Exercises to complete:
1. Answer these questions using the text on Europe's energy crisis:
(a) In what month and year did the European Commission publish its advisory to member states?
(b) What share of the total energy consumed in the EU comes from natural gas?
(c) How many nuclear reactors did France, Germany, Spain, and Belgium plan to shut down by 2035?
2. Render this sentence from the text on Europe's energy crisis in Spanish: "Governments were urged to extend direct financial support to the most vulnerable households and businesses."
3. Reproduce the stretch of the energy crisis text that opens with the words containing "Diversify energy mix" and closes with "fossil fuels (~12%).".
=== Text provided ===
In October 2021, the European Commission published an advisory for the member states to take some immediate steps to ease the effect of the energy crisis. Governments were urged to extend direct financial support to the most vulnerable households and businesses. Other recommended ways of intervention included targeted tax reductions, temporary deferral of utilities bill payments, and capping of energy prices. About 20 member states indicated that they would implement the suggestions outlined by the European Commission at a national level. While these measures may aid the most vulnerable user segment, there is not much that can be done to safeguard the wider population from the energy price shocks.

Energy security and sustainability is the key

While a magical quick-fix for Europe’s energy crisis does not seem to exist, the ongoing scenario has exposed the region’s vulnerabilities and serves as a wake-up call to move towards energy security and self-sufficiency.

Diversify energy mix

In general, petroleum products and natural gas contribute significantly to Europe’s energy mix, respectively accounting for about 35% and 22% of the total energy consumed in the EU. The remaining energy needs are fulfilled by renewable sources (~15%), nuclear (~13%), and solid fossil fuels (~12%).

The high dependence on fossil fuels is one of the main reasons behind Europe’s ongoing energy crisis. In order to mitigate this dependency, Europe has made concerted effort in the development of renewable energy production capabilities. In 2018, the European Commission set a target to achieve 32% of the energy mix from renewables by 2030, but in July 2021, the target was increased to 40%, clearly indicating the region’s inclination towards renewables.

Expediting renewable energy projects could help Europe to get closer to energy self-sufficiency, although the intermittency issue must also be accounted for. This is where nuclear energy can play a critical role.

After Fukushima disaster in 2011, many countries in Europe pledged to phase-out nuclear energy production. France, Germany, Spain, and Belgium planned to shut down 32 nuclear reactors with a cumulative production capacity of 31.9 gigawatts by 2035. However, in the wake of the current crisis, there is a renewed interest in nuclear power. In October 2021, nine EU countries (Czechia, Bulgaria, Croatia, Finland, Hungary, Poland, Romania, Slovakia, and Slovenia) released a joint statement asserting the expansion of nuclear energy production to achieve energy self-sufficiency. France, which generates about three-fourth of its electricity through nuclear plants, is further increasing investment in nuclear energy. In October 2021, the French government pledged an investment of EUR 1 billion (~US$1.2 billion) in nuclear power over the period of 10 years.
=== Dataset entries ===
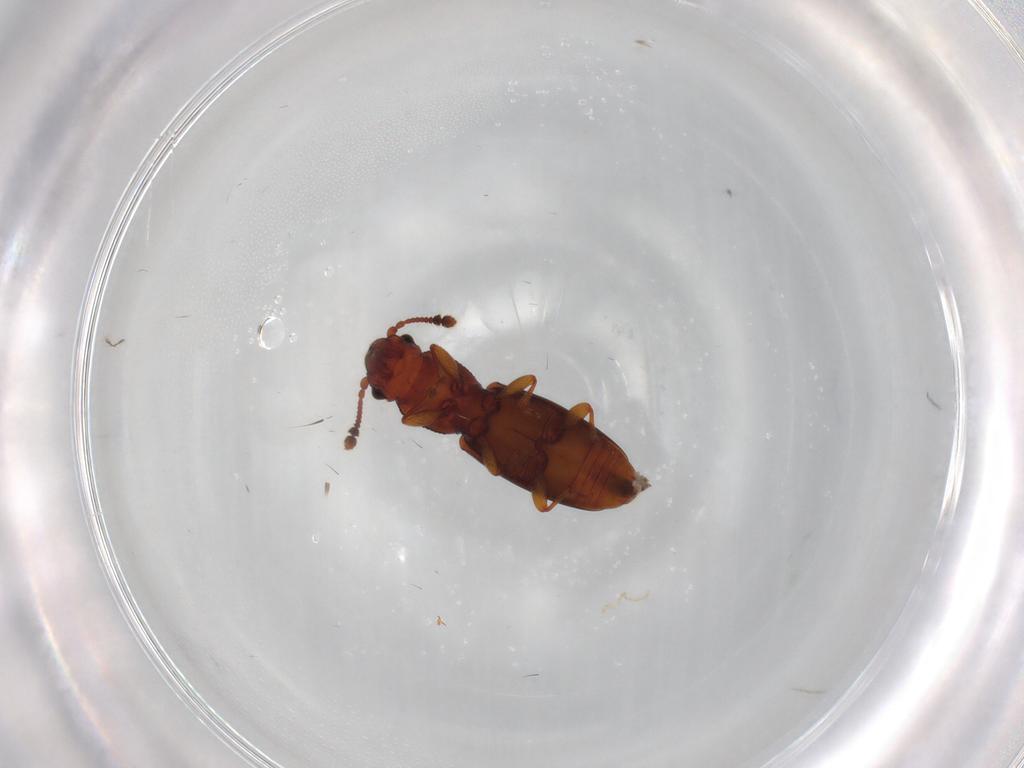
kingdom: Animalia
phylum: Arthropoda
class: Insecta
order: Coleoptera
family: Monotomidae
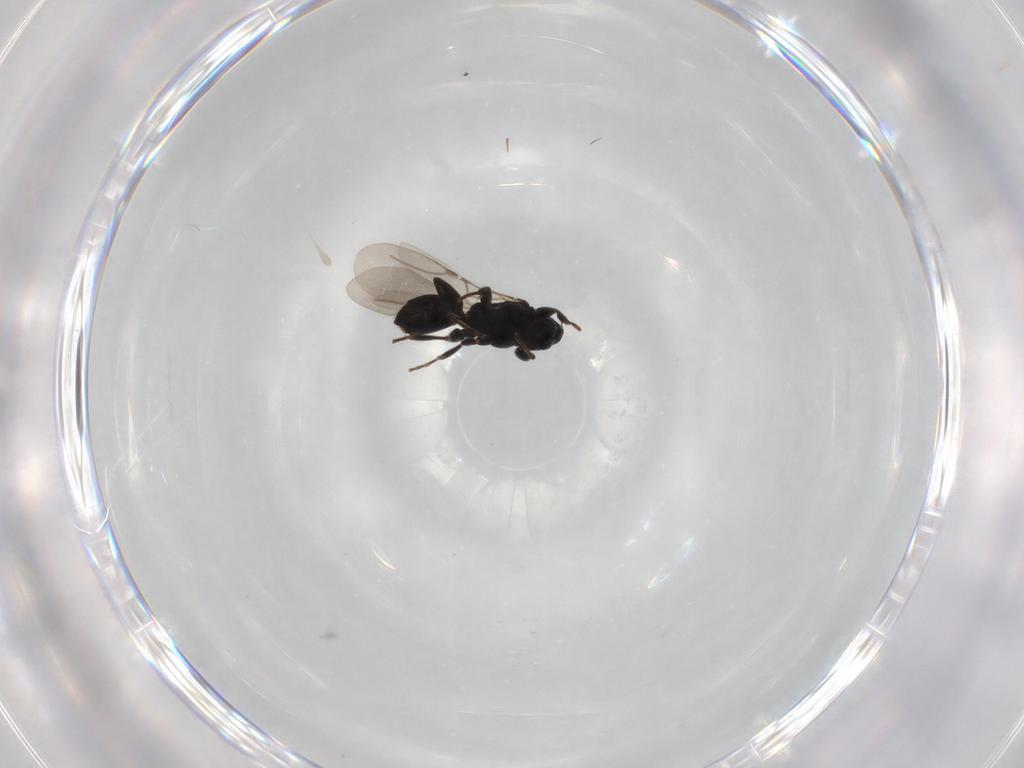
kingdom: Animalia
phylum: Arthropoda
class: Insecta
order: Hymenoptera
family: Bethylidae
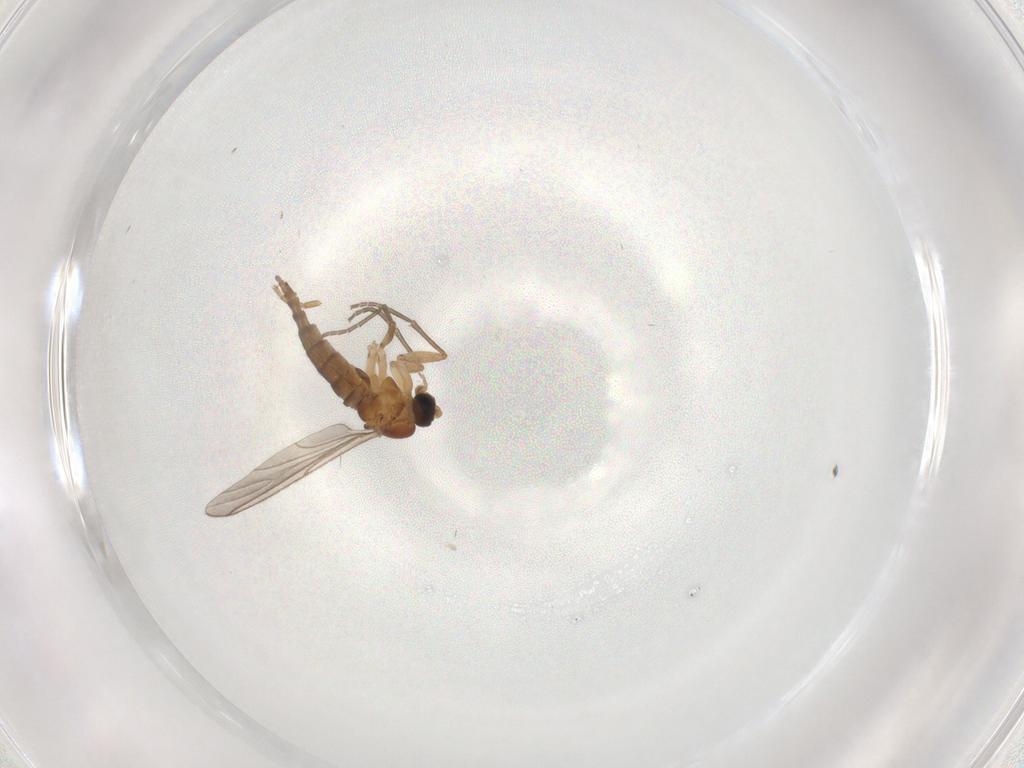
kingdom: Animalia
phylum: Arthropoda
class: Insecta
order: Diptera
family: Sciaridae
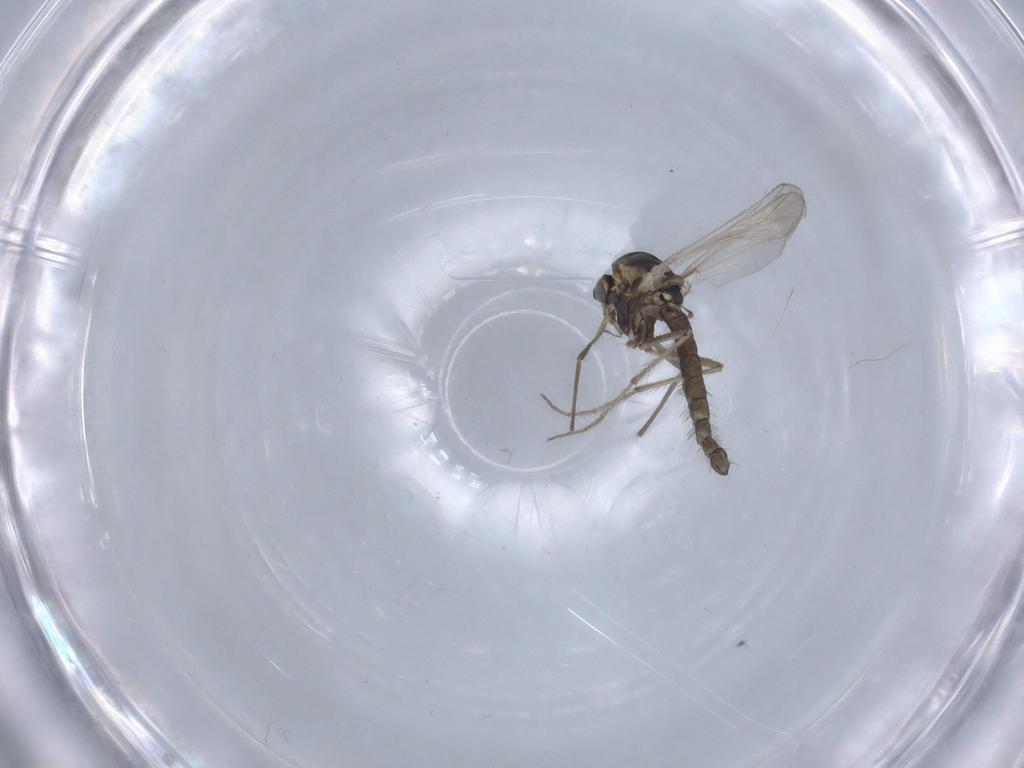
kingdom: Animalia
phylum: Arthropoda
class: Insecta
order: Diptera
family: Chironomidae
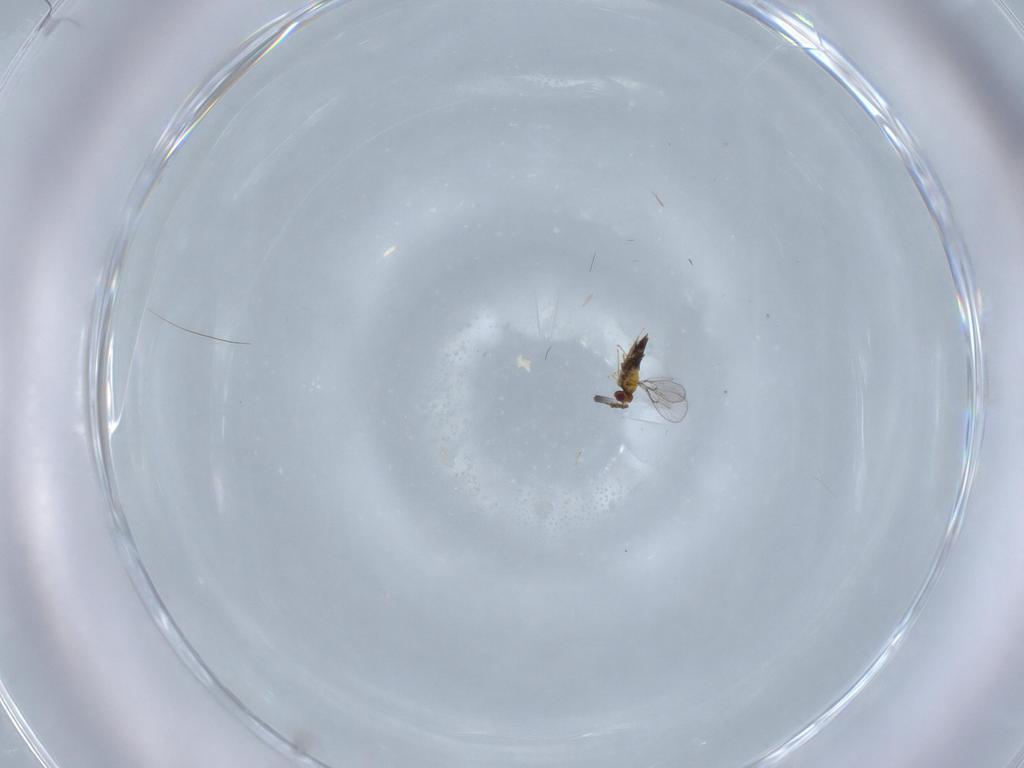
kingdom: Animalia
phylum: Arthropoda
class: Insecta
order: Hymenoptera
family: Trichogrammatidae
===
Responses:
1.
(a) October 2021
(b) About 22%
(c) 32

2. Se instó a los gobiernos a extender el apoyo financiero directo a los hogares y empresas más vulnerables.

3.
Diversify energy mix

In general, petroleum products and natural gas contribute significantly to Europe’s energy mix, respectively accounting for about 35% and 22% of the total energy consumed in the EU. The remaining energy needs are fulfilled by renewable sources (~15%), nuclear (~13%), and solid fossil fuels (~12%).